Coding-Enforced Robust Secure Aggregation for Federated Learning Under Unreliable Communication
Authors
Shudi Weng, Chao Ren, Yizhou Zhao, Ming Xiao, Mikael Skoglund
Abstract
This work studies privacy-preserving federated learning (ppFL) under unreliable communication. In ppFL, zero-sum privacy noises enables privacy protection without sacrificing model accuracy, effectively overcoming the privacy-utility trade-off.

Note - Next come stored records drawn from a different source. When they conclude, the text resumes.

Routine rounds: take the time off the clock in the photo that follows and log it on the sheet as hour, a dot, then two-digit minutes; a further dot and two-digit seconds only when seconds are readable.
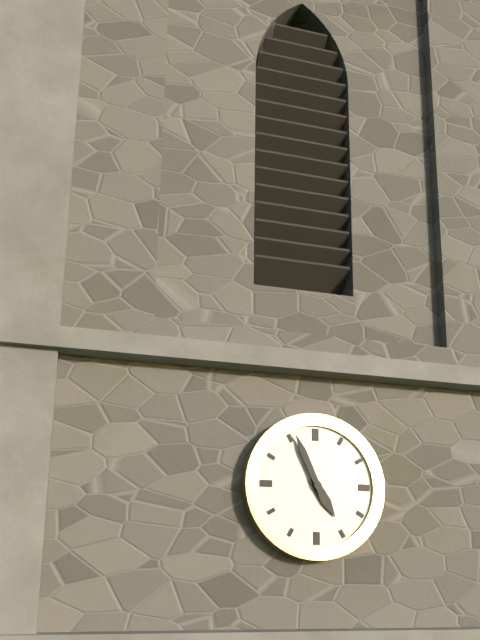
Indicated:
4.56
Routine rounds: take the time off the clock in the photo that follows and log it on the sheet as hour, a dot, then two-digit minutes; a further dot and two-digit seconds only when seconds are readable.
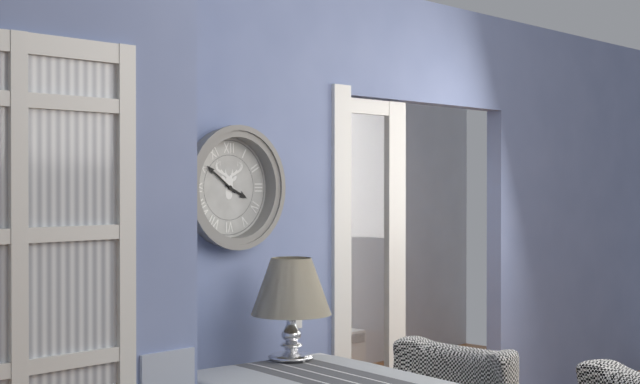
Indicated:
3.51
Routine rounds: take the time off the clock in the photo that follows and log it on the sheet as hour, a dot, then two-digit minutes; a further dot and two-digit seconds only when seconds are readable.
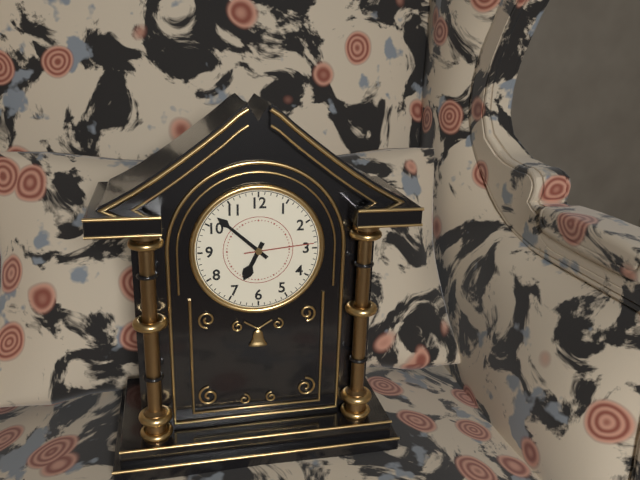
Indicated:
6.52.14
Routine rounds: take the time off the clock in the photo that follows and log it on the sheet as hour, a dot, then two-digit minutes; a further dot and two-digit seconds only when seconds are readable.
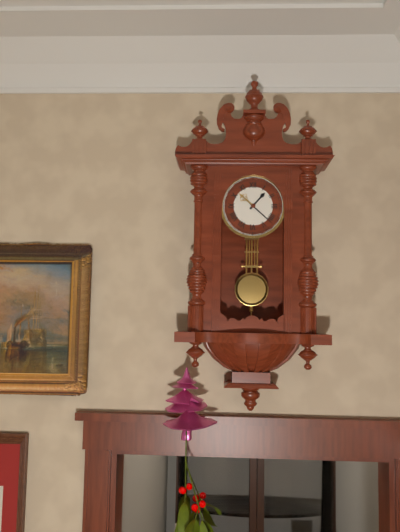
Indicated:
1.22
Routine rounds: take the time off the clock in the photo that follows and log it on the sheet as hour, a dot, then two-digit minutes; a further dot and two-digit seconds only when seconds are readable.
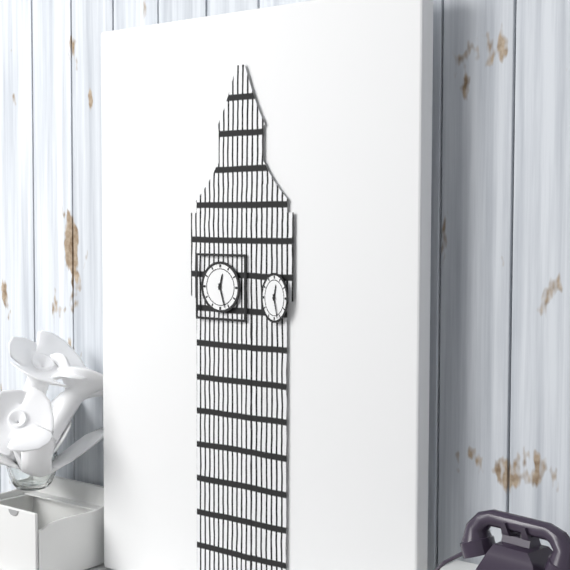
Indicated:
12.27
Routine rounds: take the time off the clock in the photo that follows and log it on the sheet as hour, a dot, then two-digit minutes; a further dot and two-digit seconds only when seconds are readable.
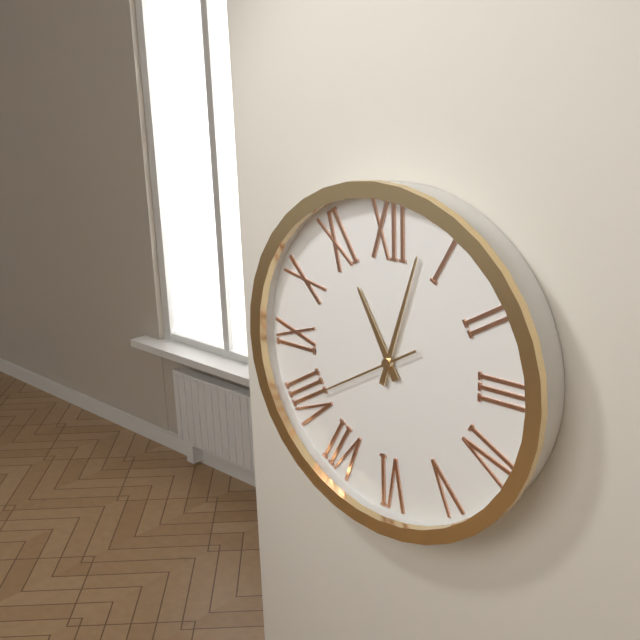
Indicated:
11.03.40
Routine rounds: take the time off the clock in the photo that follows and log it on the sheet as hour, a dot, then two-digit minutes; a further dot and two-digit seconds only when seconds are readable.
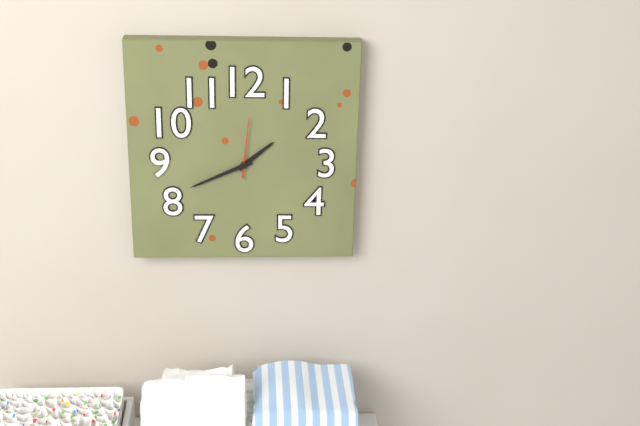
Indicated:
1.41.01
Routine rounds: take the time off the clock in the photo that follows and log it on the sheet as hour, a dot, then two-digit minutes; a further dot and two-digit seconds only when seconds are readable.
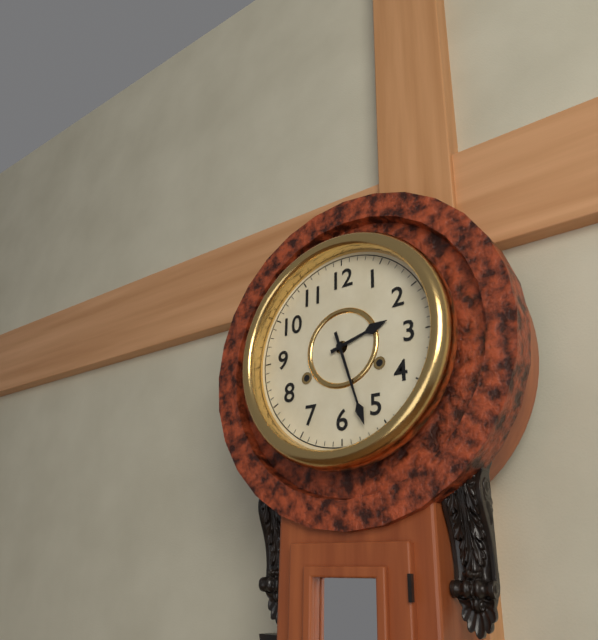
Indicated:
2.27
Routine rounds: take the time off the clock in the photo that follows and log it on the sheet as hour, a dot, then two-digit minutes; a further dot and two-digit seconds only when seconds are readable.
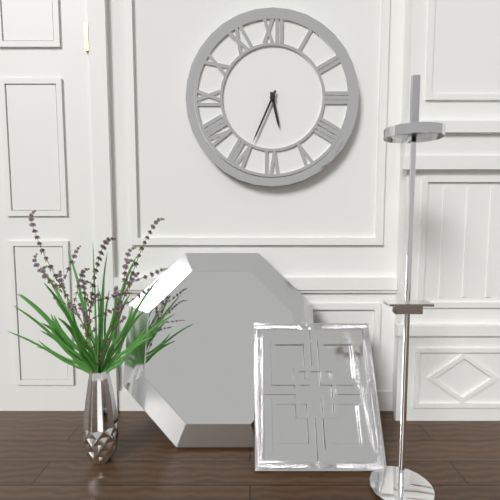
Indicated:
5.34
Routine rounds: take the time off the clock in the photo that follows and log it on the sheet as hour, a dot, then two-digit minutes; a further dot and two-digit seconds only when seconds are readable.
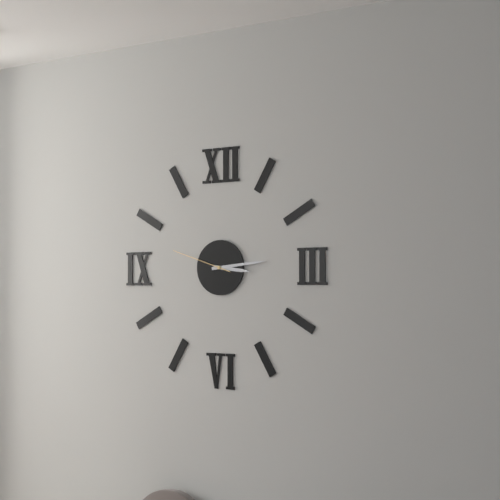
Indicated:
3.14.48
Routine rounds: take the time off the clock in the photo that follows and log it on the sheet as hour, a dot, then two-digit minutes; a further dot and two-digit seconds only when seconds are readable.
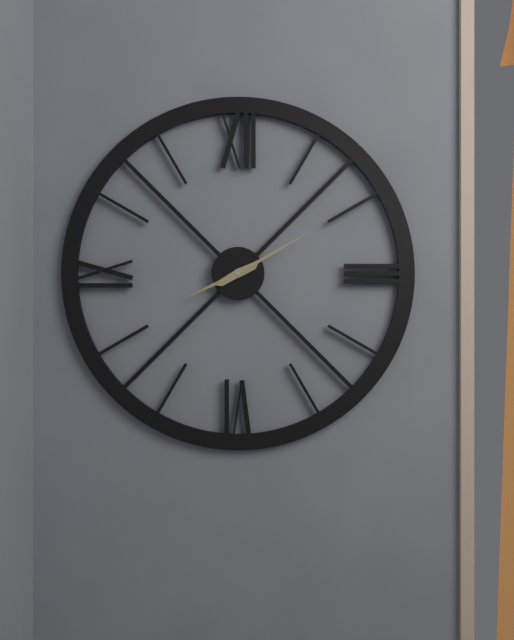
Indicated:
8.10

However, in practice, unreliable communication can randomly disrupt the coordination of zero-sum noises, leading to aggregation errors and unpredictable partial participation, which severely harm the model accuracy and learning performance. To overcome these challenges, we propose a robust coding-enforced structured secure aggregation method, termed secure cooperative gradient coding (SecCoGC), which enables exact reconstruction of the global model under unreliable communication while allowing for arbitrarily strong privacy preservation. In this paper, a complete problem formulation and constructions of real-field zero-sum privacy noise are presented, and fairness is introduced as a privacy metric. Privacy across all protocol layers in SecCoGC is evaluated, accounting for the correlation among privacy noises and their linear combination under unreliable communication. Moreover, a distinct convergence analysis for the FL algorithm with a binary outcome for global model recovery is provided. Experimental results demonstrate that SecCoGC achieves strong resilience to unreliable communication while maintaining varying levels of privacy preservation, yielding test accuracy improvements of up to 20%-70% over existing benchmark methods.